For years charity shops, market stalls, oil rigs and recommendations have been my library, countless books, many of them of rather dubious quality have been consumed in various quantities at various times.
Now and then I would come across a “keeper” those ones have traveled with me, first one box then two growing to half a dozen or more and several windowsills besides.
When we moved into our current lodgings, a place to stay for a while and raise our boys, one of my first thoughts was “great, I’ll buy a bookcase and have a proper home for them”.
Well it’s six or seven years since then and still no bookcase, although the boys have shelves and trunks dedicated to theirs.
I had a birthday a few weeks back, apparently it was some sort of milestone, though fortunately it passed as only a minor blip in the radar – but most notably, I got a bookcase.
Down came the boxes from the loft – God knows how I got them up there in the first place as it was an afternoons work to maneuver them down. Dead moths and flies were displaced from their book lined windowsill graveyards and all the books gathered in a great congregation in the dining room
Books I hadn’t seen in years.
As I arranged them all in piles I decided on a cull, Innes, McLean et al didn’t make it, just the books that had captured the imagination or started a train of thought. Books that stirred the blood of a younger me.
Wilbur Smith survived, his tales of adventure and hardship, of Trek Boers, Hottentots and Zulu warriors, vast continents and distances – death, sex and surviving the odds played no small part in the waking dreamscape of my teenage years.
Two or three of the boxes disappeared back to the charity shops.
It’s a fairly eclectic collection that remains, a random assortment of fiction, militaria, political and geographical.
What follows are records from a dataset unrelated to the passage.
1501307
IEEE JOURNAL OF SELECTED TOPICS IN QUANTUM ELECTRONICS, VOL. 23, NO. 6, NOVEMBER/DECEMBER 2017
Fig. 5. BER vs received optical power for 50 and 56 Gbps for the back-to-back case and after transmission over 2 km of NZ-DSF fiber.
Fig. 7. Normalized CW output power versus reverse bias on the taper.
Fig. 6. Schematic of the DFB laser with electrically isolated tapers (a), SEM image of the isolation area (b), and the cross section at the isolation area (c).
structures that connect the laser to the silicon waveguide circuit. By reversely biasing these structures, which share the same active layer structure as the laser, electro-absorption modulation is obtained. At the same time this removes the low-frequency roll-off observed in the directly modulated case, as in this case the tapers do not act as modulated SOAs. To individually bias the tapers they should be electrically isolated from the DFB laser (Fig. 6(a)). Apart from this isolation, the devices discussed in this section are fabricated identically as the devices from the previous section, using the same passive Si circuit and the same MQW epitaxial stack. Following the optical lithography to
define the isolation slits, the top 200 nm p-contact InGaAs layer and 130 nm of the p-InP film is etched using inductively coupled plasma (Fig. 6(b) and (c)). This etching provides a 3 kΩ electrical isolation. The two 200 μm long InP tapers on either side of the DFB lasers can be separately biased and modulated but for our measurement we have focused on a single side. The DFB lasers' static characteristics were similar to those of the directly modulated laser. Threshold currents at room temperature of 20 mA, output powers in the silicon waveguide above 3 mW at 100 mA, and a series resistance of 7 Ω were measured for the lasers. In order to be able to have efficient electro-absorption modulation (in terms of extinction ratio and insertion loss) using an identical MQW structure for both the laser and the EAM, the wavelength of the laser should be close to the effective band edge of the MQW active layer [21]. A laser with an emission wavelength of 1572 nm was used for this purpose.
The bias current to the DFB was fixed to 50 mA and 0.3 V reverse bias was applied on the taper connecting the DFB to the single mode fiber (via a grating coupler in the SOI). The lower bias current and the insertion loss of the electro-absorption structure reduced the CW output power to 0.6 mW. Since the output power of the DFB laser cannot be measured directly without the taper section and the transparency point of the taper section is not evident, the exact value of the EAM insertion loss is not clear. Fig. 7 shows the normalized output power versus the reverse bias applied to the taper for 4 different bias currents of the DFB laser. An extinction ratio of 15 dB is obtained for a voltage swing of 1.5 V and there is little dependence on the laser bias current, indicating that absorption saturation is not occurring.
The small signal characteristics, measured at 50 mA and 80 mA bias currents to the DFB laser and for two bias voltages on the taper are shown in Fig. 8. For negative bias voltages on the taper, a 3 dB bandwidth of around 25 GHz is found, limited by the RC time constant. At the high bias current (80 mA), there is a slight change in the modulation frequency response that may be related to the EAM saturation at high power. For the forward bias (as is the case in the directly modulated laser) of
Journals and memoirs of interesting people and a growing number of philosophers.
Somewhere to store my 1:50000 Ordinance Survey maps – the only group with order, an easy retrieve with no diving into the back of a wardrobe with headtorch required before a day in the hills.
There’s something comforting about being surrounded by books, the sight, touch and smell, I now have a bookcase full of books (plus one windowsill and a small pile), somewhere to sit beside with a coffee and read whenever there is five minutes peace to be had.
The bottom shelf is full of adventure books for the boys, patiently waiting until they’re old enough to awaken a wanderlust and a thirst for adventure.
I wonder how long it will be until I need another one.